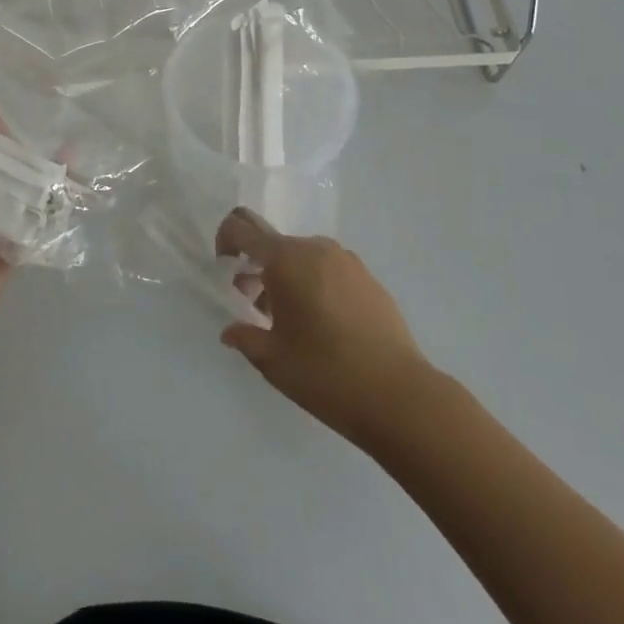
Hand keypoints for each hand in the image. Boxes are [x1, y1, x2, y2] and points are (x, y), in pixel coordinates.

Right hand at [216, 208, 433, 450]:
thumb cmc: (326, 374)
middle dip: (255, 265)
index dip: (224, 241)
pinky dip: (313, 284)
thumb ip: (245, 337)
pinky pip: (327, 268)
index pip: (241, 227)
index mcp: (285, 260)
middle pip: (272, 242)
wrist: (400, 396)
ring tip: (289, 320)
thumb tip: (230, 331)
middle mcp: (315, 249)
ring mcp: (346, 261)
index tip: (224, 270)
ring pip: (301, 256)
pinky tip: (321, 324)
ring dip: (285, 276)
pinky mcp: (368, 278)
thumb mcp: (273, 360)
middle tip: (254, 303)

+ + + + + + +

## ACTIVITY
Without the pictures, extract every entry verbatim.

## RESULT OF THE TASK
Hand keypoints for each hand in the image. Boxes are [x1, y1, x2, y2] and points are (x, y), in pixel coordinates.

Right hand at [216, 208, 433, 450]:
thumb cmc: (326, 374)
middle dip: (255, 265)
index dip: (224, 241)
pinky dip: (313, 284)
thumb ip: (245, 337)
pinky pip: (327, 268)
index pip: (241, 227)
index mcp: (285, 260)
middle pip: (272, 242)
wrist: (400, 396)
ring tip: (289, 320)
thumb tip: (230, 331)
middle mcp: (315, 249)
ring mcp: (346, 261)
index tip: (224, 270)
ring pip: (301, 256)
pinky tip: (321, 324)
ring dip: (285, 276)
pinky mcp: (368, 278)
thumb mcp: (273, 360)
middle tip: (254, 303)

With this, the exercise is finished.